Work task
Without omission or alteration, write out all of the data.

Supplied material

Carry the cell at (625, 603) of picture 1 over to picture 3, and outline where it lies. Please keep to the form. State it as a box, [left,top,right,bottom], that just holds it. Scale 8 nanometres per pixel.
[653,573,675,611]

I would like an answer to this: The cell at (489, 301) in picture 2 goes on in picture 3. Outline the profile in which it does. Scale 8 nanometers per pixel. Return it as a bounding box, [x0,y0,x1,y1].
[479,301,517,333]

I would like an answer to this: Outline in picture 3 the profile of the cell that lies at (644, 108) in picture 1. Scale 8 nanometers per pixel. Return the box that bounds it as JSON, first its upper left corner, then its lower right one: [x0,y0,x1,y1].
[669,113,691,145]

Task result
Carry the cell at (625, 603) of picture 1 over to picture 3, and outline where it lies. Please keep to the form. State it as a box, [left,top,right,bottom], that just holds it. Scale 8 nanometres per pixel.
[653,573,675,611]

I would like an answer to this: The cell at (489, 301) in picture 2 goes on in picture 3. Outline the profile in which it does. Scale 8 nanometers per pixel. Return it as a bounding box, [x0,y0,x1,y1].
[479,301,517,333]

I would like an answer to this: Outline in picture 3 the profile of the cell that lies at (644, 108) in picture 1. Scale 8 nanometers per pixel. Return the box that bounds it as JSON, first its upper left corner, then its lower right one: [x0,y0,x1,y1].
[669,113,691,145]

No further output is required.